By Frank Shostak*
A softer increase in the personal consumption price index (PCEPI) adjusted for food and energy has likely prompted Fed policy makers to hint about a cut in the policy interest rate in the months ahead. The yearly growth of the PCEPI adjusted for food and energy, or the core PCEPI stood at 1.6% in April against 1.9% in April last year — strongly below the 2% so-called inflation rate target that was set by the Fed in 2012.
Based on the lagged money supply (AMS) growth rate, I suggest the annual growth of the core PCE price index is likely to be subdued during this year before falling sharply in 2020-21 (see chart).
If the forecast is right, it is quite likely that the Fed will attempt to counter this strong decline in the growth rate of the price index by loosening its monetary stance.
Observe that on June 6, 2019 The New York Fed President John Williams said “while I will always be vigilant about inflation that’s too high, inflation that’s too low is now a more pressing problem”.

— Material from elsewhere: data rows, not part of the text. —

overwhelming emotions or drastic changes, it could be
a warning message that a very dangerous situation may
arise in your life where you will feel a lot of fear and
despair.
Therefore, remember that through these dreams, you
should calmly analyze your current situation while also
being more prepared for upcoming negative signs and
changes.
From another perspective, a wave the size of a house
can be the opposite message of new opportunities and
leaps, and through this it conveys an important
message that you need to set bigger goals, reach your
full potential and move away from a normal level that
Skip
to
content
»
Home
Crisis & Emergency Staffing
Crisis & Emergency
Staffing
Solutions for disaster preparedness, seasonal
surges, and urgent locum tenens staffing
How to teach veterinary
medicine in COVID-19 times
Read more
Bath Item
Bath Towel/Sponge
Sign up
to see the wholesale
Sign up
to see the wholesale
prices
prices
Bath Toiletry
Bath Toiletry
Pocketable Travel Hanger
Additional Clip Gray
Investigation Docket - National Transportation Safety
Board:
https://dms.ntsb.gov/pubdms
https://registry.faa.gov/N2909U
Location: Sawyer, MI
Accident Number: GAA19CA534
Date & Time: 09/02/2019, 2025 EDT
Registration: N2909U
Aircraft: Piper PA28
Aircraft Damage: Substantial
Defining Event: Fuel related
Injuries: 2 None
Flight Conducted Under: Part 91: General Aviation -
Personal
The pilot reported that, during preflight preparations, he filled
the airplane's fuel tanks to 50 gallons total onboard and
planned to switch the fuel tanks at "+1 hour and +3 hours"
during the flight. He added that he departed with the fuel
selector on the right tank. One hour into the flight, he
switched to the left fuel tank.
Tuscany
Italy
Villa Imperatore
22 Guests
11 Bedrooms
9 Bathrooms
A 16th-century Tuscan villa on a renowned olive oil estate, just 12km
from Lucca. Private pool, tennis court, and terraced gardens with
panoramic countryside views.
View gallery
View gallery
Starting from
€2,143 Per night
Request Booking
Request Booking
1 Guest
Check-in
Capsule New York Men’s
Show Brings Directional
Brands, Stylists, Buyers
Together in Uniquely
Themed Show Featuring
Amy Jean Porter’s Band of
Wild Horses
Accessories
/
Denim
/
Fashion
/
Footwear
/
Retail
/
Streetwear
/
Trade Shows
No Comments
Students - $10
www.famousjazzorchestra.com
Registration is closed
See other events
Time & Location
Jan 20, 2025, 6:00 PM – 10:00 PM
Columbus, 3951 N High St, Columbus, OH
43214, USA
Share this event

Most economists are of the view that it is much harder for the central bank to handle deflation than inflation. When inflation rises, the central bank can always cool it off by tighter monetary policies, which weakens aggregate demand.
There is no limit, so to speak, for the central bank as far as raising interest rates is concerned. This is, however, not so with regard to the decline in the growth rate of prices. The lowest level that the central bank can go is the zero interest level.
For instance, let us assume that Fed policy makers have reached a conclusion that in order to revive the economy real interest rates must be lowered to a negative figure.
This, however, may not be always possible to accomplish, so the argument goes, when nominal or market interest rates are at a zero level. At negative interest rates, individuals are going to be reluctant to lend.
(We are aware that some central banks such as the Sweden and the European central banks have lowered their policy rates to below zero mark. Thus in Sweden in July 2009 the rate was lowered to minus 0.25%, whilst in the Euro-zone to minus 0.1% by June 2014. We hold that Fed policy makers are going to be reluctant to experiment with negative interest rates given that this could generate market perception that policy makers are panicking).
On this way of thinking the real interest rate can be approximated as
Real interest rate = Nominal interest rate – Inflation rate
or we can say that,
Nominal interest rate = Real interest rate + Inflation rate
For instance, when the inflation rate is minus 1% and nominal interest rate is 0% then the real interest rate following our equation is going to be 1%.
Let us say that central bank policy makers conclude that the real interest rate of minus 0.5% is required to prevent an economic deterioration. At an inflation rate of minus 1% this would require the central bank to lower nominal interest rates to minus 1.5%.
Likewise, when the inflation rate is very low it can also create problems. Suppose that inflation has fallen from 2% to 1%. At nominal rates at 0%, the central bank can only target a real interest rate of minus 1%. It cannot aim at a lower real interest rate since this would imply setting the nominal interest rate below zero.
Likewise, as the economy weakens further and inflation falls to 0.5% this will not allow the central bank to target real interest rates to below minus 0.5% (i.e., 0%=minus 0.5% +0.5%).
The essence of all this is that a little bit of inflation is necessary in order to have economic prosperity and stability. The inflationary buffer must be large enough to enable the Fed to maneuver the economy away from the danger of deflation, or so it is held.
Mainstream economists believe that inflation at around 2% is not harmful to economic growth. By this framework of thinking, 2% inflation will allow the Fed to reach a real interest rate of minus 2% while still maintaining nominal interest rate at 0%, which clearly could stimulate economic growth or so it is held.
Elsewhere we have shown that inflationary policy regardless the magnitude of the increase in the price index such as the CPI is always bad news for wealth generators. Inflationary policies set in motion an exchange of nothing for something i.e. setting in motion a diversion of wealth from wealth generators towards the early recipients of money generated out of “thin air.”
Hence, if a fall in the growth momentum of prices emerges on the back of the collapse of bubble activities in response to a softer monetary growth then this should be seen as good news. The less non-productive bubble activities there are the better it is for the wealth generators and hence for the overall pool of real wealth.
Likewise, if a fall in the growth momentum of the CPI emerges because of the expansion in real wealth, for a given stock of money this is great news, since more people could now benefit from the expanding pool of real wealth.
Given however that Fed policy makers are of the view that a decline in the annual growth of prices is bad for the economy they are most likely to embark on very easy monetary policy. Against the possibility of a visible decline in price inflation ahead we are of the view that it is quite likely that the market federal funds rate will likely to follow suit (see chart). This we suggest is going to weaken further the pool of real wealth and will make it much harder for the economy to stage a genuine recovery.